Moderation -- Garbage in, garbage out -- unless there is a human check.
Editorial functions don't scale efficiently and have coordination risks.
Great moderators do create great lists, but only if the value they
create is worth the cost of repetitive enforcement.
Reading -- Costs are twofold: time to read irrelevant messages and time
dealing with subscripton management that has high search costs.
As email trends of volume and spam continue unabaited, these costs are
compounded. Until recently there has not been an alternative. As
consumers and enterprises adopt weblogs and aggregators a critical mass
of users is already available in early adopter segments.

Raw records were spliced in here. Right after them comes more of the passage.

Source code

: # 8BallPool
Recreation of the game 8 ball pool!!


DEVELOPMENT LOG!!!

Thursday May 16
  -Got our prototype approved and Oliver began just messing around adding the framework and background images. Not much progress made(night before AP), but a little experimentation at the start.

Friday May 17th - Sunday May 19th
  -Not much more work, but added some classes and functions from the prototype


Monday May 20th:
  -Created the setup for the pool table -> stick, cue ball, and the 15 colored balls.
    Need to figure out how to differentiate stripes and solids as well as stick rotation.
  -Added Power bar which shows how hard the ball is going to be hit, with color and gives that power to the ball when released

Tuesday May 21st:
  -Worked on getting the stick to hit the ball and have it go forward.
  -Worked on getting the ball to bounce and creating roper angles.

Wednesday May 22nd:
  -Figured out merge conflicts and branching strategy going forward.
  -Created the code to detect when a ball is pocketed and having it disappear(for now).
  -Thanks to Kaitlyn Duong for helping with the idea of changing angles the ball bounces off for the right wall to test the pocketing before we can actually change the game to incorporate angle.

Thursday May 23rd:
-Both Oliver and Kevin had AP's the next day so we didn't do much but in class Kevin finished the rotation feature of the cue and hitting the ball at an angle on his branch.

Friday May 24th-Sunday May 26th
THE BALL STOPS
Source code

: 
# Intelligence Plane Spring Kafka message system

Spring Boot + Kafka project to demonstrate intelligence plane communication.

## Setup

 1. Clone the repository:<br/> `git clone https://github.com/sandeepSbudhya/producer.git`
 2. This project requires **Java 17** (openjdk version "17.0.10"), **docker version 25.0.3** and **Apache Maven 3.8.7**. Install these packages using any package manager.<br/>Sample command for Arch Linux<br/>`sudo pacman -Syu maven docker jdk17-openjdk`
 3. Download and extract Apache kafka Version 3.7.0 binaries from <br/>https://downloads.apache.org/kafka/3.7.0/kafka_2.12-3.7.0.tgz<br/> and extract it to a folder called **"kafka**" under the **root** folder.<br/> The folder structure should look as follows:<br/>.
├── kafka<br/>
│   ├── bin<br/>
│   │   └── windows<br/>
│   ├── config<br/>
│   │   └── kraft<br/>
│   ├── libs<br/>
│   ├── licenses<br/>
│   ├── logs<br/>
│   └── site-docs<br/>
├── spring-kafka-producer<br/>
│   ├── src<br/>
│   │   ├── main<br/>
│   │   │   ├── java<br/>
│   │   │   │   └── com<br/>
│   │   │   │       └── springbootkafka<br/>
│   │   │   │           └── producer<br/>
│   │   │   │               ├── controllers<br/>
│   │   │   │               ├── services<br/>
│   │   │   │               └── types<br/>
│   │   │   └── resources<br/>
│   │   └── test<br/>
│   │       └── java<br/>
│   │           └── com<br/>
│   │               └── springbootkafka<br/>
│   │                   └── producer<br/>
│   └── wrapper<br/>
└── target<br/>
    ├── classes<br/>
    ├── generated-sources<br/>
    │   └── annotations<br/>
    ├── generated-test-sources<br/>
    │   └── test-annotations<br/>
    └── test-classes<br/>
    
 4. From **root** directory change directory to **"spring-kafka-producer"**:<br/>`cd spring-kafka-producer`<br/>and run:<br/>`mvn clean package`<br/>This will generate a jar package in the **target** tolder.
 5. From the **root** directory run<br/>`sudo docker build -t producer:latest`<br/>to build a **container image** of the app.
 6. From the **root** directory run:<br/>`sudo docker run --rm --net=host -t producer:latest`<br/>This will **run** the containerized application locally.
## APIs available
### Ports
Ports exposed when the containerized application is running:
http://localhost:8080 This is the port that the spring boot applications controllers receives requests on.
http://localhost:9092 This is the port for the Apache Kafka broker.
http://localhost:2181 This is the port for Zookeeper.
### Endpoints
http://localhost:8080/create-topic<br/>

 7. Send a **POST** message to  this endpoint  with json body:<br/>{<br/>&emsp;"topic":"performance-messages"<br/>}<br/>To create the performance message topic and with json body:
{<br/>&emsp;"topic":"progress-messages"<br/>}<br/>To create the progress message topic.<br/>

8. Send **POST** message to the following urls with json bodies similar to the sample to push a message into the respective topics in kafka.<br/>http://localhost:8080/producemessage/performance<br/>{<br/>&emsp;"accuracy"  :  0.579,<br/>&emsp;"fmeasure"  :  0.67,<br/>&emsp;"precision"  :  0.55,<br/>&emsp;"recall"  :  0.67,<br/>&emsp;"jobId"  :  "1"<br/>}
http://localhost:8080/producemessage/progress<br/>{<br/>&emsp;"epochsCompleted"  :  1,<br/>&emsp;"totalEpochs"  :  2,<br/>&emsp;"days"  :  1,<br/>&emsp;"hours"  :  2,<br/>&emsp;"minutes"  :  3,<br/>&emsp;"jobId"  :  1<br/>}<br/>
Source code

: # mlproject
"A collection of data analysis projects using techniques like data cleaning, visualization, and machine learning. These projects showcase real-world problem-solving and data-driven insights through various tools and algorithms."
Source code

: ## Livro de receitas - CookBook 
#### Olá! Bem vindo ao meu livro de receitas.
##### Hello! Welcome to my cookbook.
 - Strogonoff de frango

By contrast to Lists, Feeds are not opt-in or opt-out -- they are
optional. In a decentralized structure, multiple Feeds in aggregate
constitute an equivalent function to a List. Authors are Readers and as
an Author has a choice to offer a Feed, as a Reader what to consume. We
subscribe to people we trust not to waste our time. New Authors are
revealed through social filtering (subscribed Authors referencing them).
As Readers, they have the lowest transaction costs available for
administering their consumption.
Decentralizing authorship, readership, administration and moderation
pushes costs to the edge. This is made possible from a base of
standards. Web nativity, an optional structure and social filtering
process keeps spam out of trusted personal networks.